WHAT YOU NEED TO DO =>
- a) Do these statements agree with the forum thread on Descartes and dreaming? Answer each with yes or no and quote the deciding words from the thread: (i) Pascal pokes fun at Descartes in the Pensees; (ii) Descartes retracts the dreaming argument in meditation 2; (iii) dreams are connected to past memories.
- b) In the forum thread on Descartes and dreaming, which law does the opening post say we can't defy in reality but can defy in dreams?
- c) Output the passage of the forum thread on Descartes and dreaming that begins at the words "In his Meditations, Decartes" and stops after the words "law of gravity.".

DOCUMENT TEXT =>
§ §

# Decartes on Dreaming



## Claudiu (Jan 27, 2011)

In his Meditations, Decartes says that you can't be sure if you're dreaming or awake. So my question is how do you know if you're not dreaming at this very moment as you're reading this? I feel like whatever we say, Decartes can just come back and say that we can dream of what we just said, for example if we our test is that in reality we can't defy the law of gravity yet in dreams we can, Decartes can just say that maybe in this dream right now you are choosing not to defy the law of gravity.


----------



## saintandsinner77 (Jan 27, 2011)

We could ask Descartes, "What is dreaming?" Or, "What do you mean by dreaming?" Now, once he starts defining the dream state, he obviously knows that it is distinct from the waking state/consciousness, thus what's the point of the question?


----------



## tommyb (Jan 27, 2011)

Augustine said:


> In his Meditations, Descartes says that you can't be sure if you're dreaming or awake. So my question is how do you know if you're not dreaming at this very moment as you're reading this?



Pascal, in his Pensees, pokes fun at Descartes for this statement. Pascal argues that certain truths are known intuitively and they are no less certain for being so perceived. He cites first principles, the laws or logic, or any self evident proposition which can't itself be proved empirically or rationally. He goes on to assure Descartes that we can trust this intuitive facility on the whole dream thing.


----------



## LeeJUk (Jan 27, 2011)

Descartes makes this argument your describing regarding dreaming in meditation 1 however he retracts it in meditation 6 due to the fact that dreams aren't connected to past memories however when your awake you can sort of look back and see a succession of events that led to the present.

§ §

(Collected data entries)
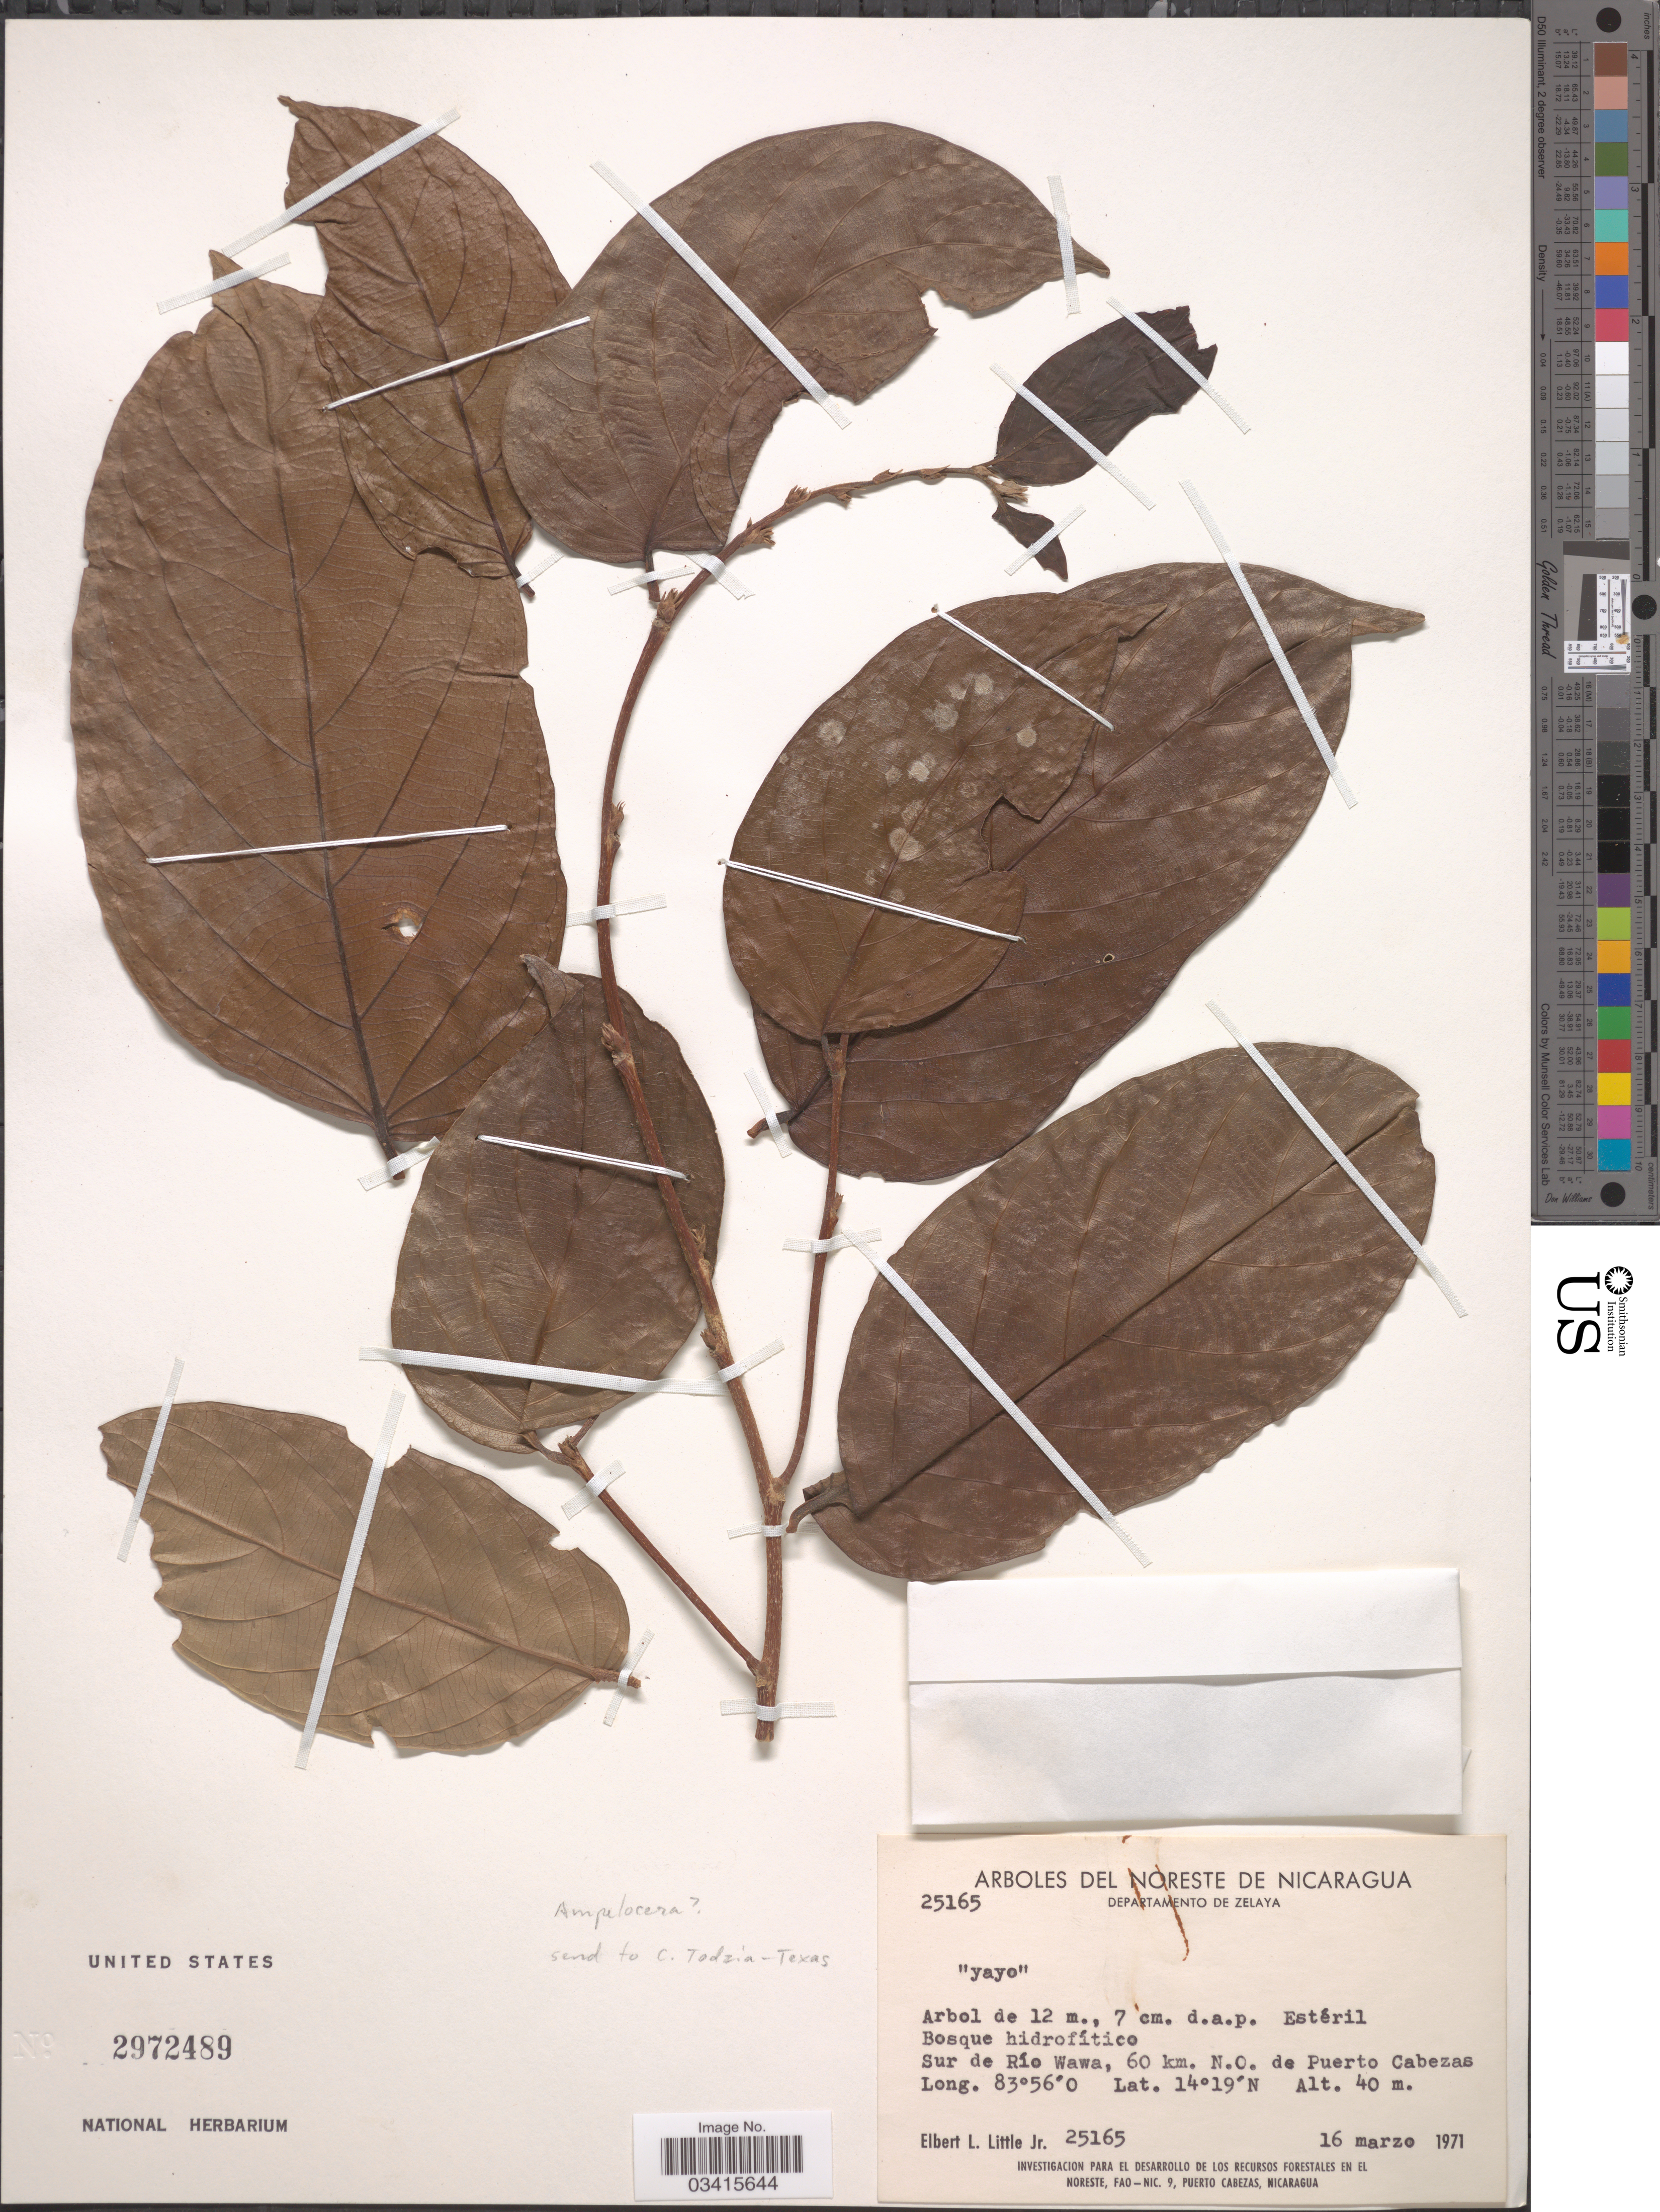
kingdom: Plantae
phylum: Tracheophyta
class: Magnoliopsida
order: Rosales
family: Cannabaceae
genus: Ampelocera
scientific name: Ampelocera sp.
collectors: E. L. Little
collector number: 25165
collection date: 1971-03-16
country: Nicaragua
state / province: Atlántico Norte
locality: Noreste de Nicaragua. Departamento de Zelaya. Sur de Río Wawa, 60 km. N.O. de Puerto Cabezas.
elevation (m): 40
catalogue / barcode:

§ §

RESPONSES IN ORDER =>
- a)
(i) Yes: "Pascal, in his Pensees, pokes fun at Descartes for this statement."
(ii) No: "he retracts it in meditation 6"
(iii) No: "dreams aren't connected to past memories"

- b) The law of gravity.

- c)
In his Meditations, Decartes says that you can't be sure if you're dreaming or awake. So my question is how do you know if you're not dreaming at this very moment as you're reading this? I feel like whatever we say, Decartes can just come back and say that we can dream of what we just said, for example if we our test is that in reality we can't defy the law of gravity yet in dreams we can, Decartes can just say that maybe in this dream right now you are choosing not to defy the law of gravity.